CodeDeploy Agent Failing To Start

2017, Oct 02    

We recently found ourself baffled with CodeDeploy, It was failing to deploy an application to our EC2 instances hosted within AWS. It seemed that CodeDeploy was failing due to the CodeDeploy agent not being running on the machine after a instance had launched.

Is the Agent running?

With our debugging head on we remotely connected on to the boxes and run the following powershell commands to check if the service was up and running:

PS> Get-Service -Name codedeployagent

Status   Name               DisplayName
------   ----               -----------
Stopped  codedeployagent    CodeDeploy Host Agent Service

We saw straight away that the service for some reason was stopped, We then tried to start the service manually and check it’s status a few times to see if it kept running.

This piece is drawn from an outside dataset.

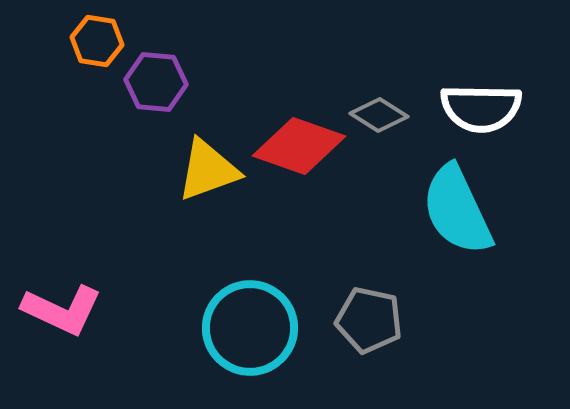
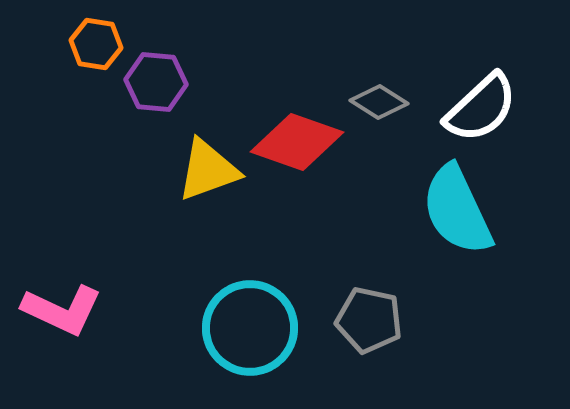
orange hexagon: moved 1 px left, 3 px down
white semicircle: rotated 44 degrees counterclockwise
gray diamond: moved 13 px up
red diamond: moved 2 px left, 4 px up
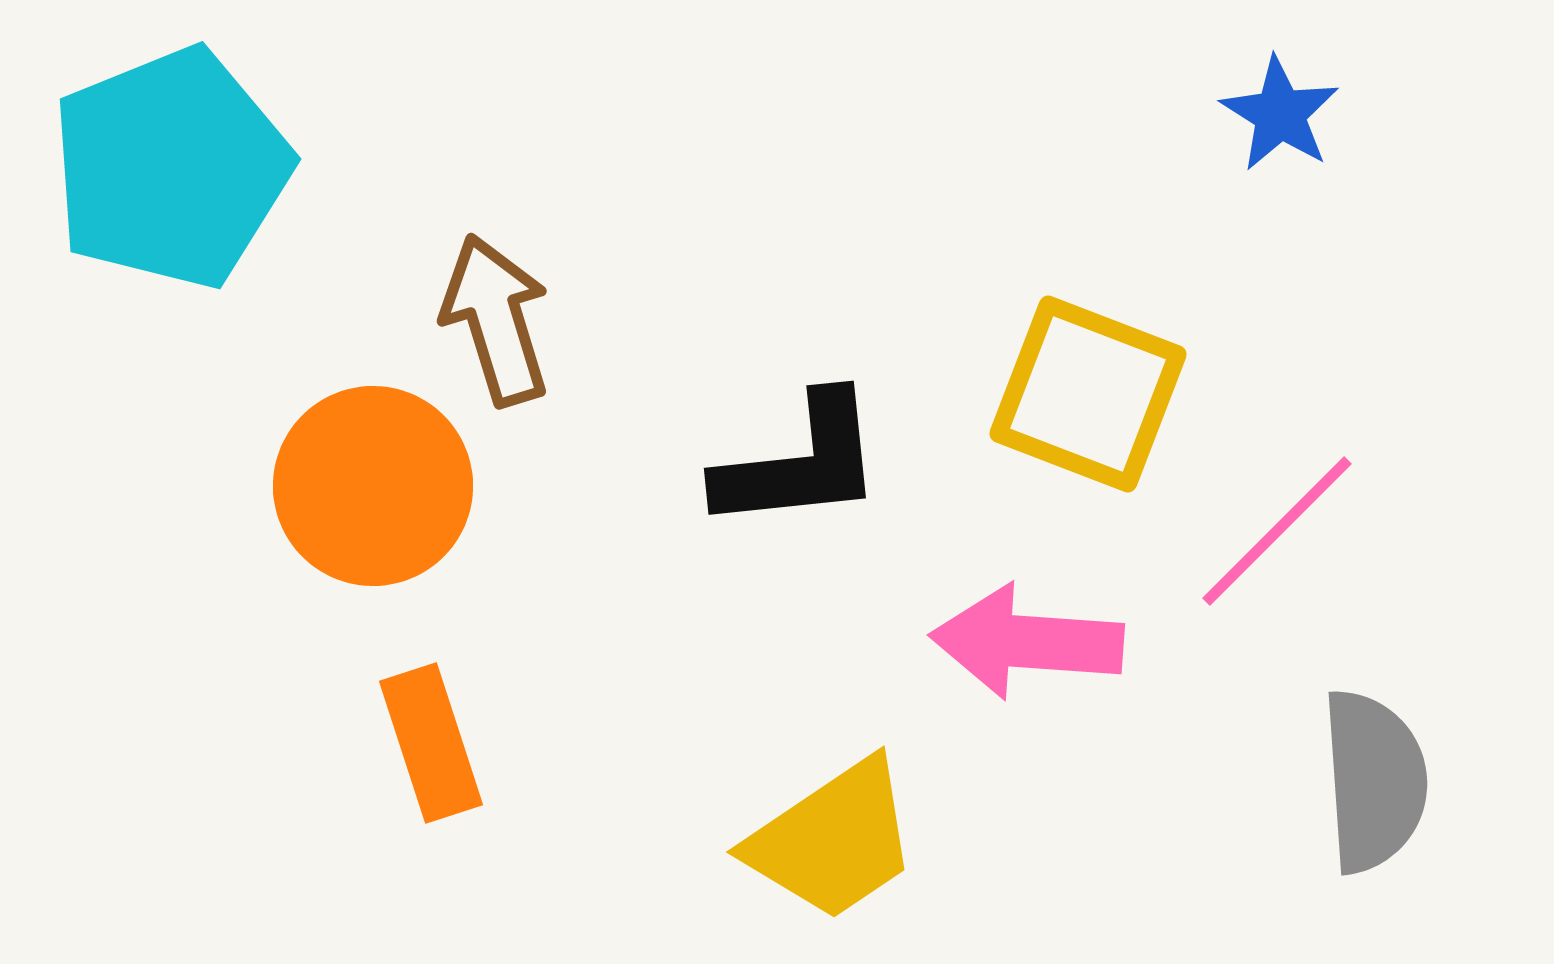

PS> Start-Service -Name codedeployagent
PS> Get-Service -Name codedeployagent

Status   Name               DisplayName
------   ----               -----------
Running  codedeployagent    CodeDeploy Host Agent Service

Manually starting it seems to do the trick, but why was it failing at startup?

Windows System Logs

We then dig a little deeper as manually starting the service each time we wanted to launch an instance is not scalable. Checking the windows system logs showed us that the service failed to start with the following description:

A timeout was reached (60000 milliseconds) while waiting for the CodeDeploy Host Agent Service service to connect.

windows-event-viewer

It was now obvious to us that the service was taking over 1 minute to start thus making windows services terminate the service from starting. We just needed to know what was taking so long for the service to start.

CodeDeploy Host Agent

A good place to start for finding out what happening within the CodeDeploy agent is looking at the agents logs. The logs can be found within C:\ProgramData\Amazon\CodeDeploy\log directory.

Sadly we discovered that the CodeDeploy agent had not written any logs within the 1 minute while it was starting up.

Extending the service startup time

We could not get to the root cause of why the service was not starting within the default service start time so we ended up increasing the start time to 2 minutes instead. We did this by just dropping in to powershell and running the following command:

New-ItemProperty -Path "HKLM:\SYSTEM\CurrentControlSet\Control" -Name "ServicesPipeTimeout" -Value 120000 -PropertyType DWORD -Force

ServicesPipeTimeout : 120000
PSPath              : Microsoft.PowerShell.Core\Registry::HKEY_LOCAL_MACHINE\SYSTEM\CurrentControlSet\Control
PSParentPath        : Microsoft.PowerShell.Core\Registry::HKEY_LOCAL_MACHINE\SYSTEM\CurrentControlSet
PSChildName         : Control
PSDrive             : HKLM
PSProvider          : Microsoft.PowerShell.Core\Registry

This can also be done in the regedit.exe GUI.

What now?

We never really got to the bottom of why the service was not starting in a timely fashion. We imagine it was due to the instance size just taking a little longer due to it’s smaller compute power, the work around however works seamlessly.